■ **Provided data**:
━━━━
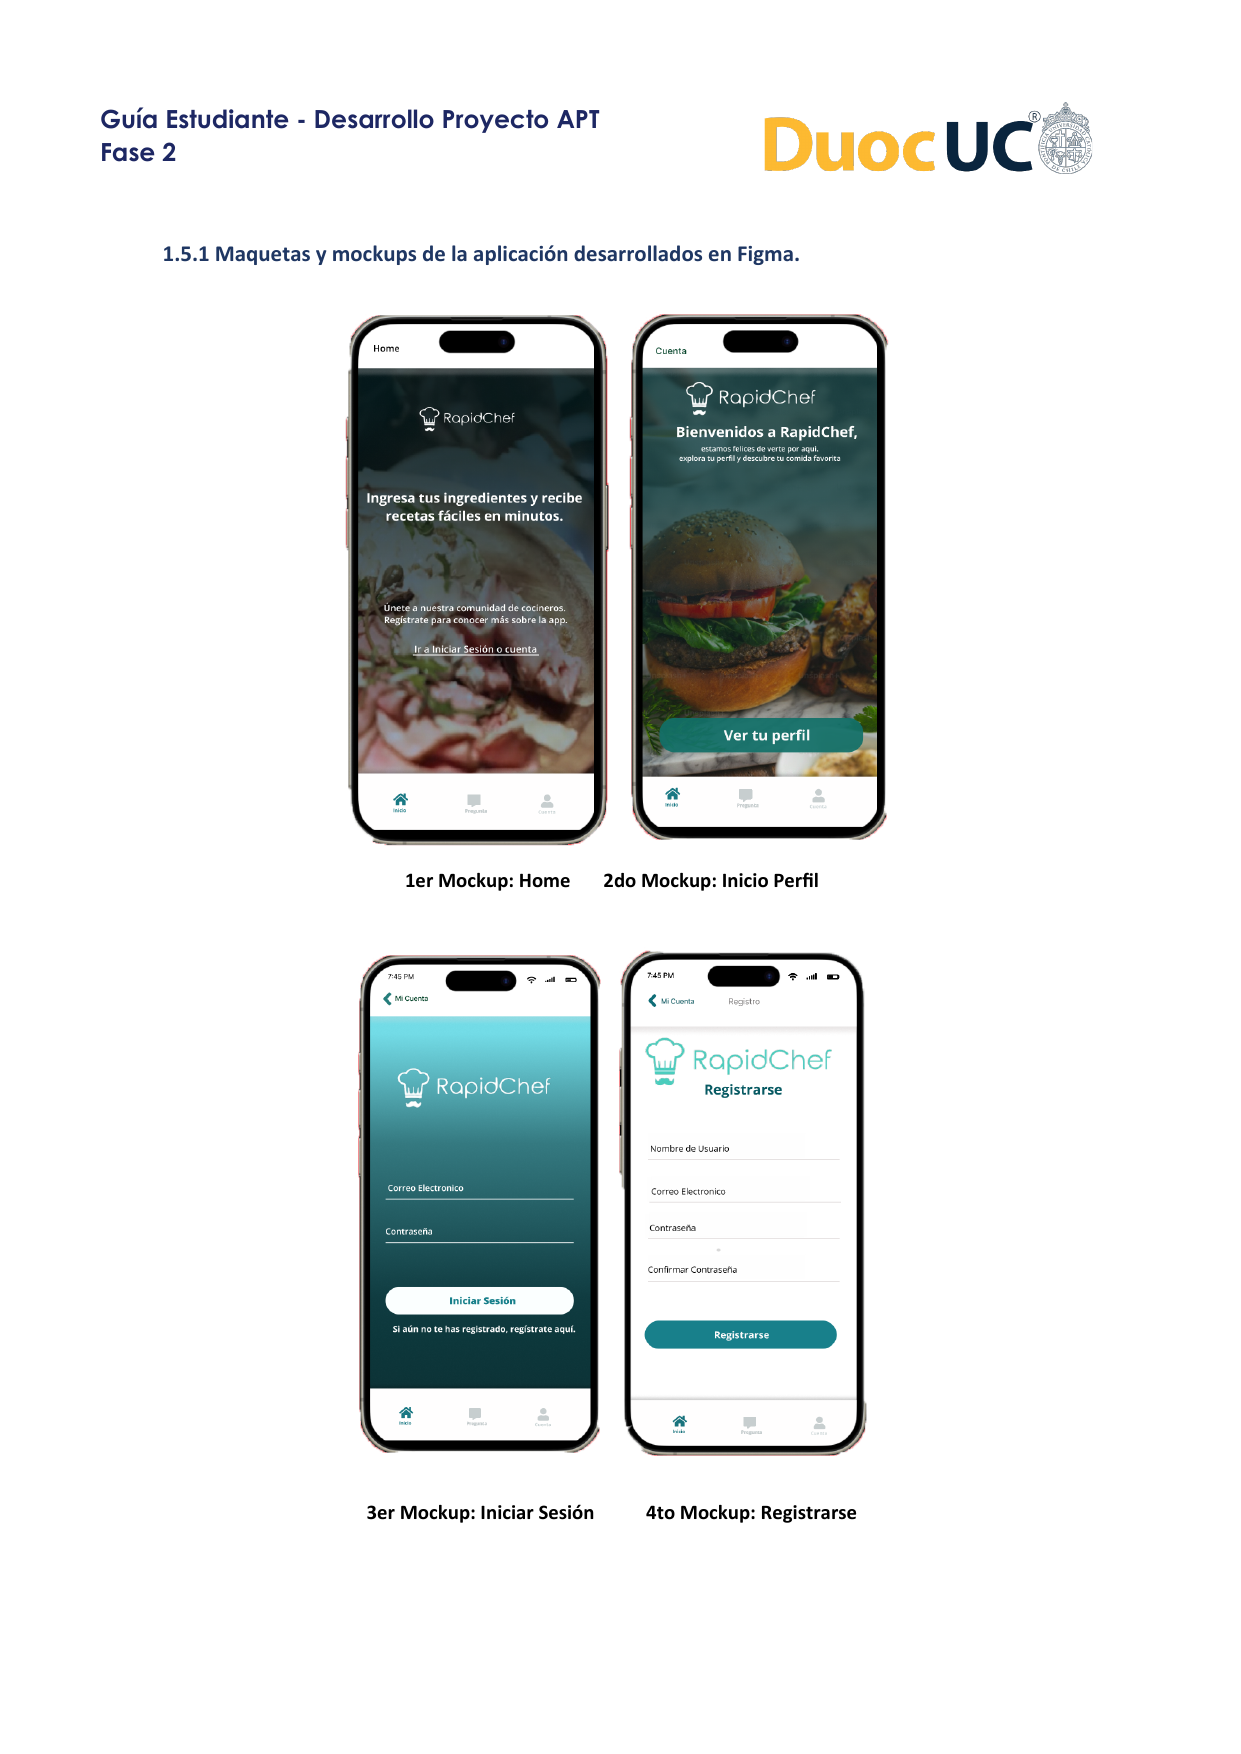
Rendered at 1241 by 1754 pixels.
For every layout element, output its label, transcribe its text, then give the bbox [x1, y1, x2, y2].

picture [764, 102, 1093, 174]
picture [349, 930, 875, 1462]
subtitle 1.5.1 Maquetas y mockups de la aplicación desarrollados en Figma. [162, 239, 1180, 267]
picture [331, 305, 893, 855]
text 3er Mockup: Iniciar Sesión 4to Mockup: Registrarse [0, 1499, 1238, 1524]
text 1er Mockup: Home 2do Mockup: Inicio Perfil [0, 867, 1238, 893]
━━━━
■ **Work task**:
The pictures are not part of the copy. Retype everything else in the entries exactly.

■ **Task response**:
Rendered at 1241 by 1754 pixels.
For every layout element, output its label, transcribe its text, then give the bbox [x1, y1, x2, y2].

picture [764, 102, 1093, 174]
picture [349, 930, 875, 1462]
subtitle 1.5.1 Maquetas y mockups de la aplicación desarrollados en Figma. [162, 239, 1180, 267]
picture [331, 305, 893, 855]
text 3er Mockup: Iniciar Sesión 4to Mockup: Registrarse [0, 1499, 1238, 1524]
text 1er Mockup: Home 2do Mockup: Inicio Perfil [0, 867, 1238, 893]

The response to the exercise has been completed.